**Exercise description**: Copy out lines with the word "postmaster" from the material that follows.

**Given information**:
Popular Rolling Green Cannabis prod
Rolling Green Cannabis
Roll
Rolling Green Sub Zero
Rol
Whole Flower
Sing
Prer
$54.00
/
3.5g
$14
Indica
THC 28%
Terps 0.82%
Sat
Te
* * *
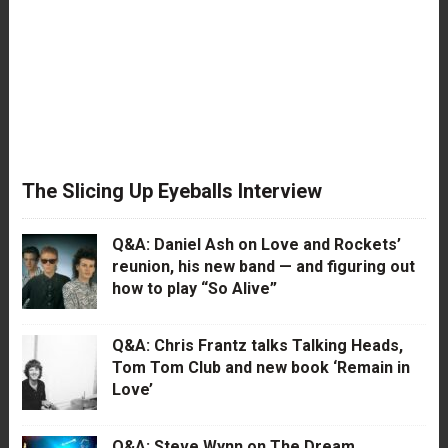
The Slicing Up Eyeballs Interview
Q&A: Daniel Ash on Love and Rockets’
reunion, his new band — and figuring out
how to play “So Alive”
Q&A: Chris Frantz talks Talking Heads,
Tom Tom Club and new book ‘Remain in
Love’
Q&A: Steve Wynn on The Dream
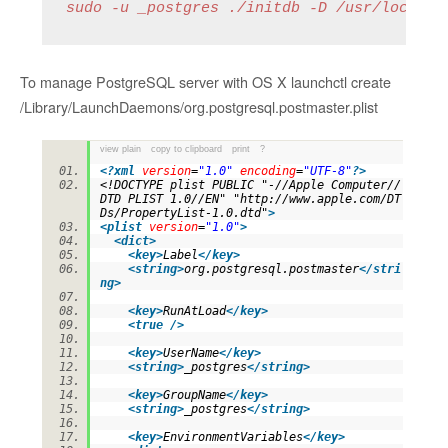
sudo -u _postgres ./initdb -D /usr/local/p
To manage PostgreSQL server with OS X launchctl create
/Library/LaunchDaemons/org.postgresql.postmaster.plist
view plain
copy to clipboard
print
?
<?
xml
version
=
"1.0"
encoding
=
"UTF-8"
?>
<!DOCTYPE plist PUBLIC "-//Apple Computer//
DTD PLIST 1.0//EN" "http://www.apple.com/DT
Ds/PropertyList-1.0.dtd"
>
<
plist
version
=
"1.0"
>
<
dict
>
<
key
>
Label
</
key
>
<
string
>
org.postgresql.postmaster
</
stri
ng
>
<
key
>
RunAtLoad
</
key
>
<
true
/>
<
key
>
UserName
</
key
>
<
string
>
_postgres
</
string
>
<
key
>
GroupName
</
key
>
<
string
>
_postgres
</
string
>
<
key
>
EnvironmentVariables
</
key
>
---
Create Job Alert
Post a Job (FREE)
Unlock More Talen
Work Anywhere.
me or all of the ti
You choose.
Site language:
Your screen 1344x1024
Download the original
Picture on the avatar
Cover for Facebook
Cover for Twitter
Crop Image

**Answer box**:
/Library/LaunchDaemons/org.postgresql.postmaster.plist
org.postgresql.postmaster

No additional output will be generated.